Some of the most powerful legal tools you have at your disposal are powers of attorney (POAs). Here are the basics you should know about how they figure into your estate plans.
Health care proxies
These are often referred to as “medical powers of attorney” in other states. They essentially allow you to appoint someone you trust (and who knows you well) to step in and make medical decisions on your behalf.
While a living will is often used to clarify people’s wishes when they can’t speak for themselves, the reality is that a living will is a static document that can’t always speak to a fluid situation.

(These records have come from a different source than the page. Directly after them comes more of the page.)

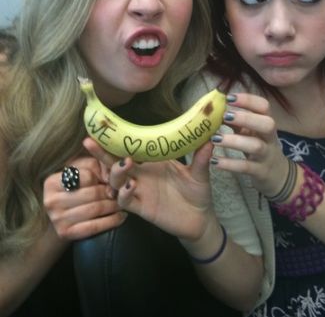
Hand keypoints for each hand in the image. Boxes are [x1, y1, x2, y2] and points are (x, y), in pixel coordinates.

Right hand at [43, 150, 126, 239]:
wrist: (61, 217)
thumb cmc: (74, 188)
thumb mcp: (80, 169)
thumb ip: (95, 164)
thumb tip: (111, 173)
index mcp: (51, 181)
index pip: (87, 176)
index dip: (103, 176)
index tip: (112, 179)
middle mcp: (51, 200)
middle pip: (93, 193)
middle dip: (111, 192)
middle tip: (122, 191)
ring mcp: (57, 219)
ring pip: (96, 209)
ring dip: (114, 206)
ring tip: (123, 202)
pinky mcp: (66, 233)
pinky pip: (95, 226)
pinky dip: (112, 220)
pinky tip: (121, 216)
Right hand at [83, 137, 216, 240]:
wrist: (200, 219)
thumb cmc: (197, 192)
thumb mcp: (200, 173)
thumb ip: (201, 157)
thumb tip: (210, 137)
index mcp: (152, 161)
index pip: (130, 147)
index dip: (117, 139)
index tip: (105, 128)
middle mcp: (141, 174)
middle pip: (115, 162)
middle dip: (102, 152)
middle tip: (90, 141)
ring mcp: (139, 191)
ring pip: (115, 180)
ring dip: (115, 171)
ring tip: (125, 162)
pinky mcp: (141, 208)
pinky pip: (125, 201)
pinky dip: (124, 193)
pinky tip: (130, 186)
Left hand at [212, 93, 289, 197]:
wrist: (277, 174)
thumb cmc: (258, 146)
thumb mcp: (250, 131)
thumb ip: (235, 120)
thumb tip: (214, 107)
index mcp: (265, 123)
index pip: (263, 106)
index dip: (248, 100)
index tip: (228, 97)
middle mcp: (270, 137)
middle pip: (267, 124)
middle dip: (246, 118)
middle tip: (225, 115)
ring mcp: (267, 155)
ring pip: (256, 146)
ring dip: (234, 141)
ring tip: (214, 139)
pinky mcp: (261, 171)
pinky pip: (246, 167)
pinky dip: (230, 164)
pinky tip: (214, 161)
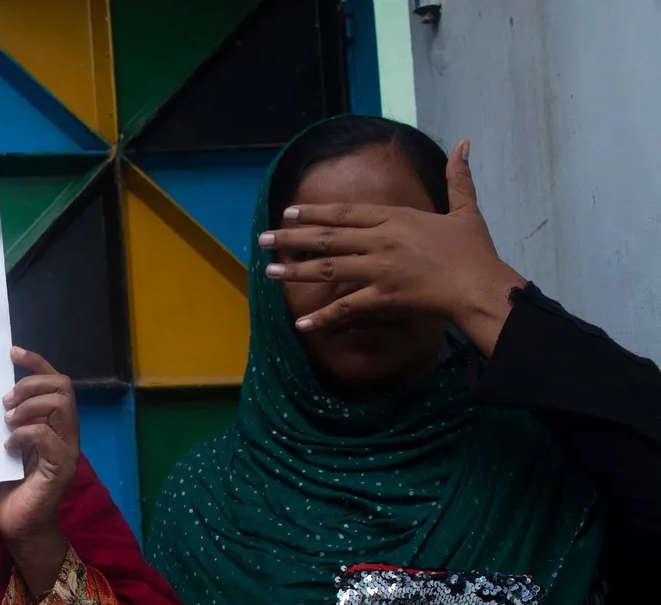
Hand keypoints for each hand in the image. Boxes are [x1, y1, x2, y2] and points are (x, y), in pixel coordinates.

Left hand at [0, 347, 79, 596]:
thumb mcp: (0, 445)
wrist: (17, 525)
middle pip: (63, 386)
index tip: (12, 352)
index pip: (55, 381)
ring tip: (6, 422)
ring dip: (29, 407)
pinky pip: (48, 436)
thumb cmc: (8, 486)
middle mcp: (66, 432)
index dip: (36, 362)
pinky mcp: (62, 467)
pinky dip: (25, 434)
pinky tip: (7, 447)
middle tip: (4, 402)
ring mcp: (67, 449)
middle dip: (31, 385)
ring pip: (60, 405)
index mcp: (54, 423)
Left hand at [259, 139, 526, 354]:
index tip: (288, 212)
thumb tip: (464, 143)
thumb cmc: (474, 251)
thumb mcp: (466, 210)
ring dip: (295, 271)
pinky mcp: (383, 297)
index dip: (314, 212)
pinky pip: (346, 308)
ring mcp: (379, 269)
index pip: (345, 213)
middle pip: (328, 238)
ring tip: (268, 271)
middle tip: (262, 238)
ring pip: (328, 269)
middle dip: (292, 238)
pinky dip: (323, 317)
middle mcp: (381, 241)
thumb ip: (458, 178)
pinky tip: (301, 323)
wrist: (480, 285)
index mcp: (396, 218)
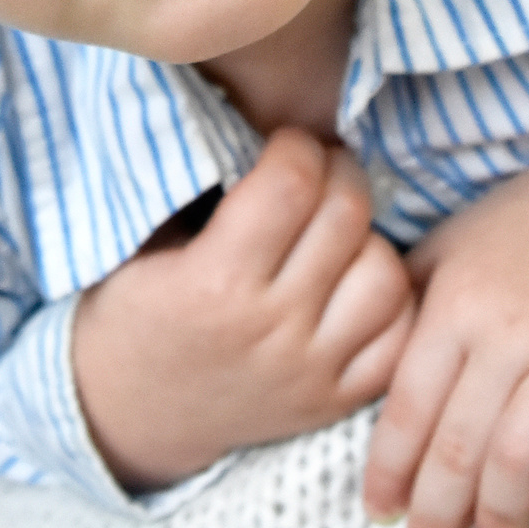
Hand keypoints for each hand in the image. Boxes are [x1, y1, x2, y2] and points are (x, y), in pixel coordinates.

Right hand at [72, 129, 414, 493]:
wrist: (128, 412)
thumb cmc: (131, 310)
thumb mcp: (138, 241)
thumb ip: (198, 184)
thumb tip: (257, 116)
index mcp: (213, 282)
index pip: (290, 183)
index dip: (296, 146)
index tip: (283, 145)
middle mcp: (270, 328)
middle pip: (346, 216)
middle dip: (338, 172)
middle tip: (320, 170)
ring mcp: (309, 371)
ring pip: (385, 276)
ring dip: (369, 237)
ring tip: (340, 229)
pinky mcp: (333, 402)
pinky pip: (400, 339)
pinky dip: (391, 301)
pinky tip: (358, 279)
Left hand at [361, 149, 528, 527]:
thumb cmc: (522, 226)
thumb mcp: (446, 251)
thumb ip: (406, 311)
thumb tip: (360, 375)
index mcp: (454, 306)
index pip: (408, 410)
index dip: (391, 472)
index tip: (380, 513)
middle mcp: (506, 331)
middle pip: (460, 447)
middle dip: (437, 516)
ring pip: (523, 454)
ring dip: (502, 517)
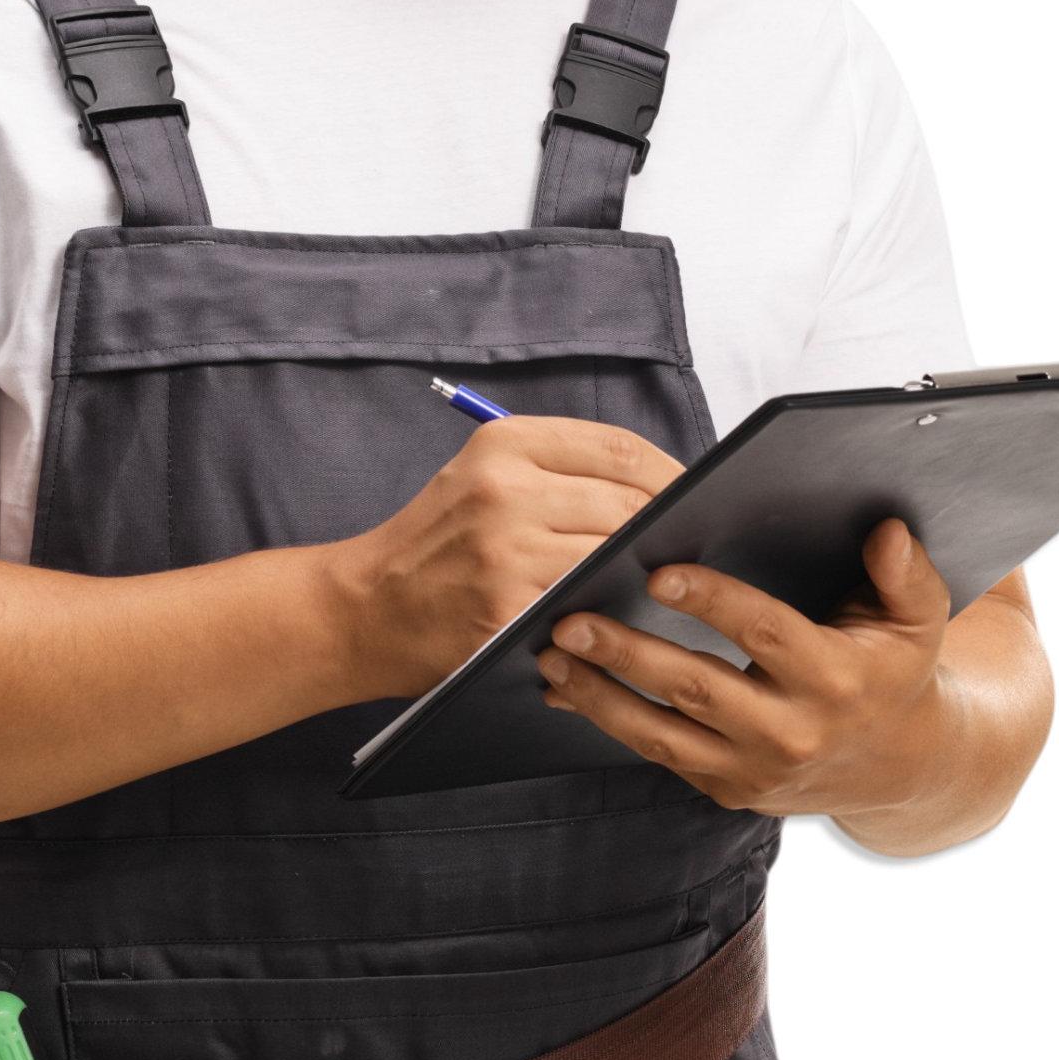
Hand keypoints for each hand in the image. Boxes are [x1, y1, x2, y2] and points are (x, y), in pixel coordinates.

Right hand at [330, 417, 684, 700]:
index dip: (672, 473)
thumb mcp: (481, 477)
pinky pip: (586, 604)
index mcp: (504, 444)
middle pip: (629, 501)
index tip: (694, 496)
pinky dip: (606, 610)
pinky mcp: (507, 605)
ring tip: (651, 581)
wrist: (364, 608)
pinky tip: (612, 615)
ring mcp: (506, 548)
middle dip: (664, 528)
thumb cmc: (433, 545)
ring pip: (614, 554)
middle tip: (683, 548)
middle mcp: (505, 487)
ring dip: (641, 572)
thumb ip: (558, 470)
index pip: (620, 447)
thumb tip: (658, 484)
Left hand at [535, 518, 951, 818]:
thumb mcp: (918, 621)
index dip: (713, 602)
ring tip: (550, 654)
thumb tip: (884, 530)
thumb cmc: (891, 670)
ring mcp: (752, 769)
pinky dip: (607, 721)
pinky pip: (657, 754)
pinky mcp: (725, 790)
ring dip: (599, 694)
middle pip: (697, 688)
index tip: (659, 570)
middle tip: (570, 618)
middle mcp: (791, 732)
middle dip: (628, 652)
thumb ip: (907, 573)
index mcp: (835, 680)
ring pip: (662, 733)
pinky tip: (565, 687)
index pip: (766, 634)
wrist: (892, 767)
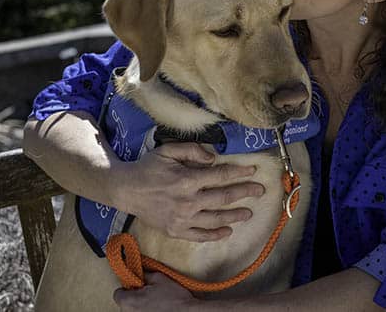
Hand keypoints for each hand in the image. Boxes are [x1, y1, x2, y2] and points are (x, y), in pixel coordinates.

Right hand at [110, 142, 265, 240]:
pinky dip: (215, 234)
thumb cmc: (148, 168)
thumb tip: (213, 158)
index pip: (221, 176)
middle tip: (260, 191)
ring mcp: (182, 218)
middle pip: (224, 197)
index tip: (254, 171)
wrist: (125, 190)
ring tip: (249, 213)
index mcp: (187, 179)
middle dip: (245, 193)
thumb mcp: (168, 150)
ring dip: (235, 215)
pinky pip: (200, 235)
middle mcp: (187, 201)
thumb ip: (192, 150)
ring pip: (216, 218)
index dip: (240, 173)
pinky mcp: (175, 231)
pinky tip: (227, 231)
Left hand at [113, 273, 196, 310]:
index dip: (127, 287)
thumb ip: (145, 274)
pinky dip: (146, 310)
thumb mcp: (158, 278)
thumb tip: (139, 271)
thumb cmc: (173, 297)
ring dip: (140, 305)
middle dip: (134, 296)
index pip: (118, 293)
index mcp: (129, 301)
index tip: (136, 284)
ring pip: (133, 310)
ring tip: (154, 301)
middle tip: (148, 291)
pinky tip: (157, 308)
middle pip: (125, 302)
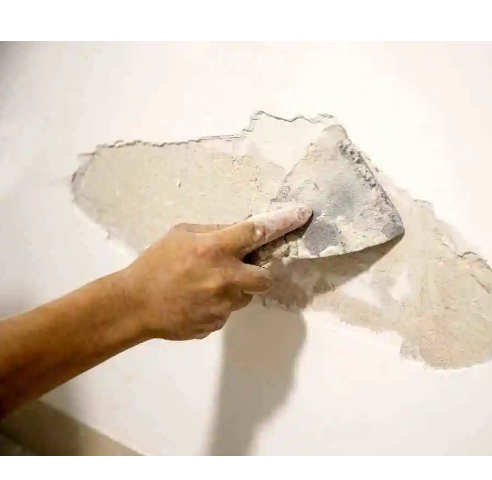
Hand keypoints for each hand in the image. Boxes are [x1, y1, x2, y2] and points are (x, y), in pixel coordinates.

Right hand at [117, 206, 311, 340]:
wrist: (135, 305)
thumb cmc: (155, 263)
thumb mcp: (181, 234)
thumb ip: (214, 231)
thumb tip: (240, 231)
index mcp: (214, 249)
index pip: (256, 232)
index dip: (281, 223)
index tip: (301, 215)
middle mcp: (225, 277)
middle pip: (265, 277)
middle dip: (258, 273)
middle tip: (241, 270)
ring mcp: (222, 304)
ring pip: (246, 296)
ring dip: (235, 290)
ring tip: (207, 286)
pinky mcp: (217, 323)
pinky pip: (228, 312)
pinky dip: (219, 305)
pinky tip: (197, 301)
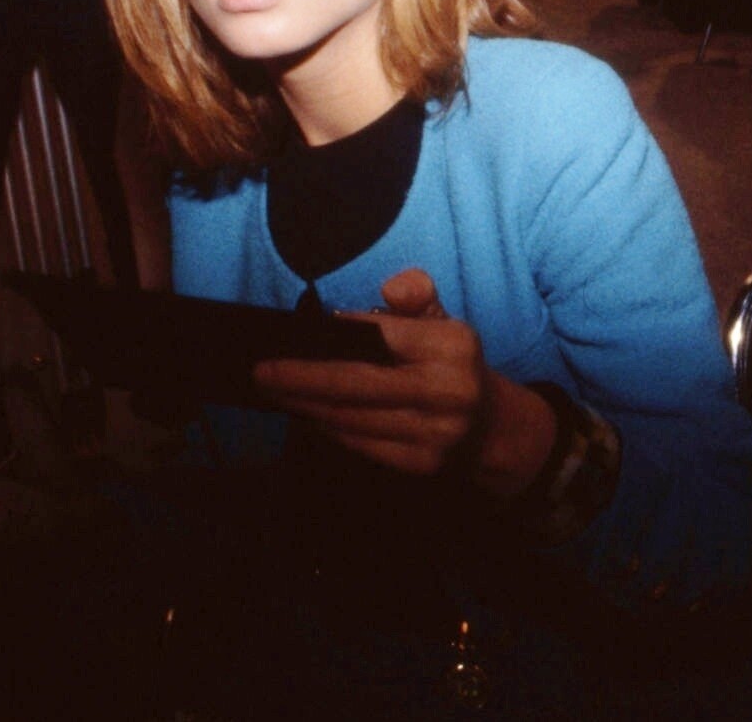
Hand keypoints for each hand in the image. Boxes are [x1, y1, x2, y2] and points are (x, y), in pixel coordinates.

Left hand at [253, 270, 554, 492]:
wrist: (488, 427)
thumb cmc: (450, 364)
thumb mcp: (442, 320)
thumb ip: (417, 294)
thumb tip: (391, 288)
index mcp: (453, 345)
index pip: (380, 336)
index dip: (334, 337)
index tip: (292, 338)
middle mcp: (448, 390)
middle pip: (356, 383)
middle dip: (301, 379)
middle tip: (263, 373)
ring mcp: (435, 432)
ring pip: (352, 417)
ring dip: (306, 405)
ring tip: (276, 392)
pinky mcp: (421, 463)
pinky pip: (359, 443)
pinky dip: (328, 427)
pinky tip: (308, 414)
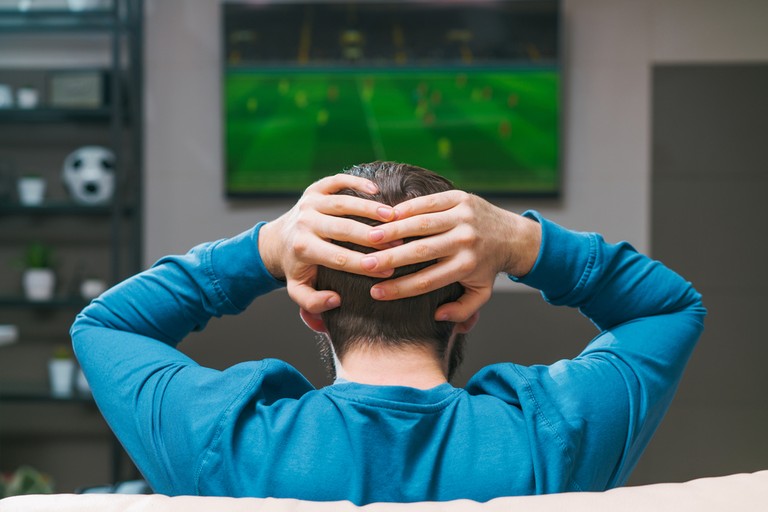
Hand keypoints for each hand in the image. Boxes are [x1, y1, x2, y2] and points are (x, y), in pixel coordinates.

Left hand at [259, 174, 396, 313]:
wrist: (277, 241)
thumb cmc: (296, 268)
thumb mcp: (299, 290)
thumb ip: (313, 303)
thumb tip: (335, 300)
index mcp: (303, 248)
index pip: (338, 258)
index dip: (364, 265)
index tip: (389, 270)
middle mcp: (304, 223)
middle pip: (343, 228)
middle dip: (372, 236)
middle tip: (399, 242)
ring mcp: (309, 203)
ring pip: (342, 203)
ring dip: (369, 209)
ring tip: (393, 216)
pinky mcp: (314, 189)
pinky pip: (336, 181)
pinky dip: (356, 182)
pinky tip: (376, 189)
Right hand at [357, 191, 541, 321]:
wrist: (513, 235)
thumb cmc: (488, 267)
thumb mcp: (481, 294)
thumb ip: (462, 311)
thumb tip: (438, 317)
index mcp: (467, 266)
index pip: (427, 281)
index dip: (399, 289)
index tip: (376, 293)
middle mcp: (466, 241)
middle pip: (421, 252)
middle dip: (390, 259)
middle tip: (364, 265)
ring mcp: (464, 217)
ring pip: (422, 224)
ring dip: (394, 230)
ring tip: (370, 237)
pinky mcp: (461, 198)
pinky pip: (430, 202)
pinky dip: (408, 207)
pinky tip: (388, 215)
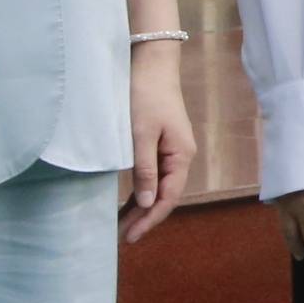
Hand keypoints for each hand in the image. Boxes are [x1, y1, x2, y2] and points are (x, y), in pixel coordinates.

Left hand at [124, 46, 194, 243]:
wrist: (151, 65)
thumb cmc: (145, 97)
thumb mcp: (141, 135)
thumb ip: (145, 169)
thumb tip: (147, 202)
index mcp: (181, 156)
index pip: (168, 197)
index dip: (150, 219)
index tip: (131, 237)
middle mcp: (181, 157)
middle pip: (164, 195)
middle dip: (145, 217)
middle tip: (122, 237)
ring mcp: (172, 151)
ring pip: (158, 187)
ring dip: (142, 206)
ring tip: (122, 225)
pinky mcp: (161, 144)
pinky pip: (153, 175)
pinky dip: (142, 190)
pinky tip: (129, 202)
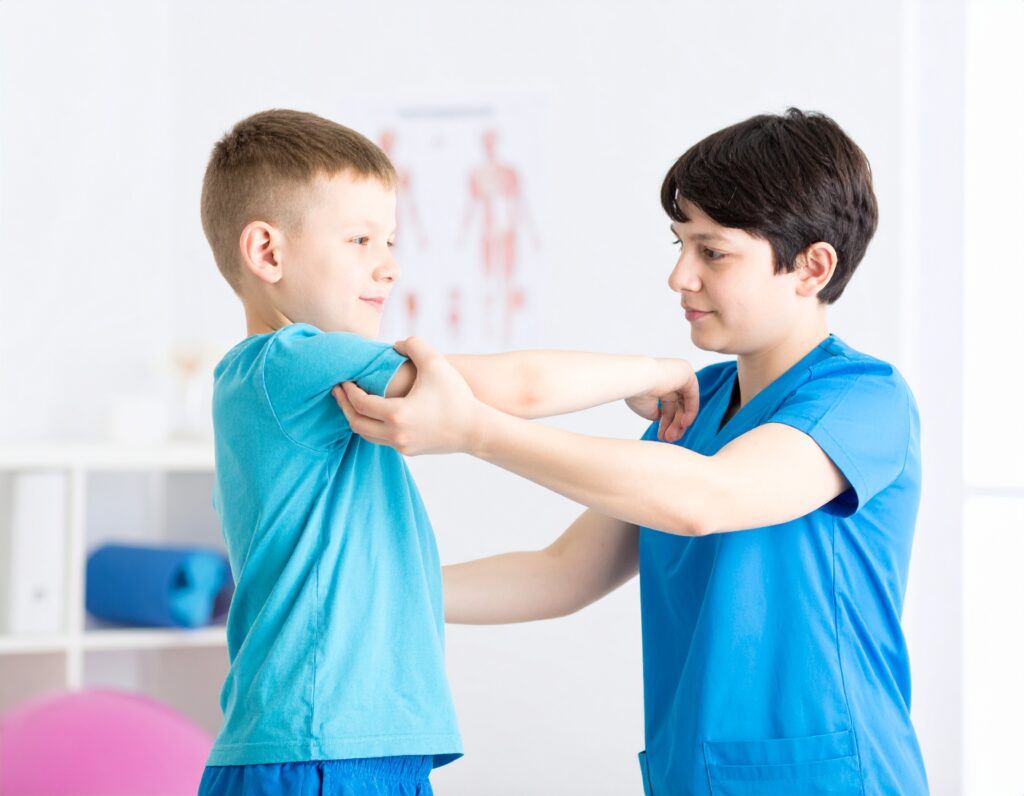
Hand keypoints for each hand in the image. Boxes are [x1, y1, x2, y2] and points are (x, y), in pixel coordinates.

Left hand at [332, 336, 484, 454]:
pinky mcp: (409, 451)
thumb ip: (413, 344)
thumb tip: (395, 344)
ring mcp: (401, 446)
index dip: (347, 390)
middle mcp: (395, 434)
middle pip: (356, 423)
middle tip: (338, 390)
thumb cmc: (456, 396)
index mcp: (397, 414)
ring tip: (352, 402)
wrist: (476, 430)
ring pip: (367, 435)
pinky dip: (372, 426)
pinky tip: (374, 413)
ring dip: (356, 418)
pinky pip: (381, 439)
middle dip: (344, 406)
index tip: (342, 378)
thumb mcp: (436, 362)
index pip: (360, 403)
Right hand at [625, 358, 698, 442]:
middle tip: (669, 439)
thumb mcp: (646, 409)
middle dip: (674, 425)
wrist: (637, 379)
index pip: (668, 408)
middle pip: (677, 407)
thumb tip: (659, 417)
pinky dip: (690, 411)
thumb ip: (654, 413)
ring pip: (684, 404)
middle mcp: (669, 381)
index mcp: (658, 387)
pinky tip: (684, 424)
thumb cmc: (637, 393)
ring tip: (673, 436)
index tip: (662, 437)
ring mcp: (678, 376)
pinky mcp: (686, 373)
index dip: (666, 424)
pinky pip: (692, 396)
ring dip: (681, 422)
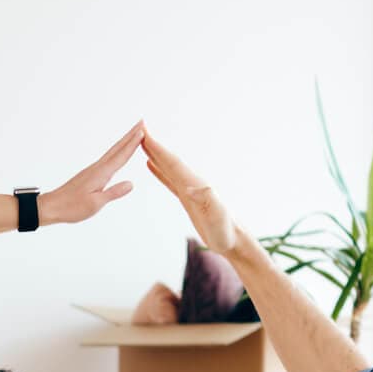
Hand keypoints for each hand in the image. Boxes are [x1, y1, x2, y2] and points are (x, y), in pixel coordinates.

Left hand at [39, 123, 142, 224]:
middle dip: (130, 135)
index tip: (143, 131)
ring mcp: (93, 170)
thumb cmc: (72, 207)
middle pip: (117, 148)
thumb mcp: (95, 204)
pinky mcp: (90, 174)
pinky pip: (108, 158)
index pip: (121, 156)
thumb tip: (131, 184)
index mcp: (101, 174)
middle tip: (142, 122)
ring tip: (134, 133)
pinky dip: (116, 151)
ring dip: (124, 141)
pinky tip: (118, 152)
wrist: (53, 206)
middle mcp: (98, 168)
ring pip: (113, 151)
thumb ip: (113, 193)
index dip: (133, 144)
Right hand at [141, 130, 238, 255]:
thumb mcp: (217, 216)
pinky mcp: (188, 199)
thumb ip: (206, 199)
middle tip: (139, 130)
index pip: (173, 163)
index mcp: (195, 184)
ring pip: (168, 168)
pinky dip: (160, 171)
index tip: (144, 133)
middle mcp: (191, 183)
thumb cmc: (226, 231)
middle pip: (169, 161)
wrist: (233, 241)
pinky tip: (152, 166)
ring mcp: (189, 190)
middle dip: (154, 146)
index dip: (158, 149)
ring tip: (142, 143)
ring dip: (155, 155)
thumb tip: (190, 188)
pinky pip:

You can give your health care proxy the power to respond to immediate questions that may never have been anticipated in your living will.
Durable powers of attorney
Also called “statutory” powers of attorney or “attorneys-in-fact,” these allow you to appoint someone to handle your financial and personal affairs if you’re incapacitated.
They can be broad (which means your POA can handle pretty much any transaction for you) or limited (if, for example, you only want your POA to manage your real estate).
Estate planning, when it’s done well, looks ahead to all the possibilities in your future. You may have periods of time in your life — even if just close to the time of your death — when you’re unable to speak for yourself. It’s wise to have documents in place that give those you trust the most the right to speak on your behalf.